Oil prices are down more than 20 percent since mid-March. Yet that hasn’t erased a strange anomaly in the market: the gap between two essentially identical types of oil. North American light, sweet crude, also known as West Texas Intermediate, trades just below $84 while its international equivalent, known as Brent, is priced at $97.
Why would two similar products sell for such different prices? The problem is getting hold of WTI and connecting supply with demand. The gusher of new domestic oil production coming out of shale deposits in North Dakota, Texas, and Oklahoma has outstripped the country’s pipeline capacity to move it around. The result is a supply glut that has built up in the middle of the country, lowering the price of WTI. Refineries along the Gulf Coast would love to get their hands on more cheap domestic crude, but they can’t simply call an oil supplier and have a load of cheaper WTI delivered whenever they want. While pipeline projects to solve the problem are just getting underway, there’s still no easy way to get large quantities of WTI down to the country’s refining hub along the Gulf Coast. So refiners remain trapped, forced to keep taking more expensive imported oil.
The discrepancy has lasted a lot longer than most people thought. Although they’ve traded within a dollar of each other for the bulk of the past 20 years, starting in August 2010, WTI began trading below Brent by about two to three dollars. By February 2011, the spread widened to $20 as domestic production ramped up and turmoil hit the Middle East with the Arab Spring, spooking markets with concerns over threats to supply. The gap peaked at $27 last October, when Brent was trading at $114 and WTI was close to $87. The gap is currently about $13.
One of the big debates in the oil market right now is how tight that spread will get over the next half a year. Opinions vary considerably. The energy guys at Goldman Sachs, led by analyst David Greely, think that by the end of 2012 the price of WTI will be just $5 below Brent, largely because new pipeline projects, such as the recently reversed Seaway, will allow more domestic crude to reach refineries along the Gulf Coast, making WTI more valuable. In essence, the more domestic crude that reaches the Gulf Coast, the stronger the floor beneath the price of WTI becomes.

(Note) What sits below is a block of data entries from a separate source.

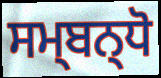
ਸਮ੍ਬਨ੍ਧੋ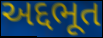
અદ્દભૂત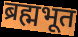
ब्रह्मभूत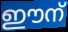
ഈന്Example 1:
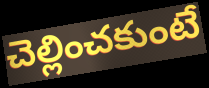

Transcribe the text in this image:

చెల్లించకుంటే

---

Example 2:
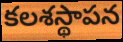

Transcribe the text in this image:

కలశస్థాపన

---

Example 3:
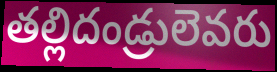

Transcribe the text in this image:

తల్లిదండ్రులెవరు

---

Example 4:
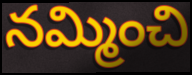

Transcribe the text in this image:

నమ్మించి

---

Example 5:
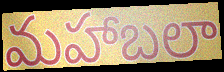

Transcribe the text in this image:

మహాబలా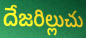
దేజరిల్లుచుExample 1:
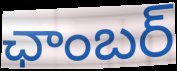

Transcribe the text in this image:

ఛాంబర్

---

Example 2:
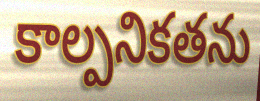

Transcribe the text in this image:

కాల్పనికతను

At the same time, though, domestic production shows no sign of abating. The number of oil rigs drilling in the U.S. has risen to 1,400 from 984 last June, a 43 percent increase. That extra supply should provide an equally strong (if not stronger) ceiling on the price of WTI. As a result, many analysts think the WTI-Brent spread will persist in double-digits for the foreseeable future. “Five dollars is not likely,” says Fadel Gheit, an analyst at Oppenheimer. “And even if it does go to $5, it’s not going to stay there.” Gheit points out that as long as WTI stays above $70, drilling companies can still make money producing new wells, which in turn, he says, will keep WTI anywhere from $8 to $12 below the price of Brent.

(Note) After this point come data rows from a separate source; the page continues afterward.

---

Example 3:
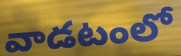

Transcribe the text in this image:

వాడటంలో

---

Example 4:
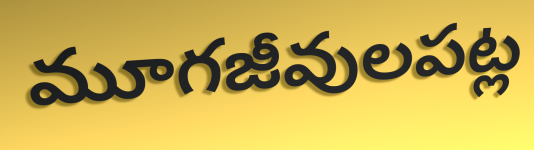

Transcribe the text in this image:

మూగజీవులపట్ల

This price gap has created an arbitrage opportunity for some enterprising oil traders. For those who can buy domestic oil cheaply and have the means—either by leasing barges or rail cars—to move it down to the Gulf Coast, they can make money by selling it to refineries at a higher price. The tighter that spread, the trickier that trade becomes. Yet $13 is still a big enough window to make it work.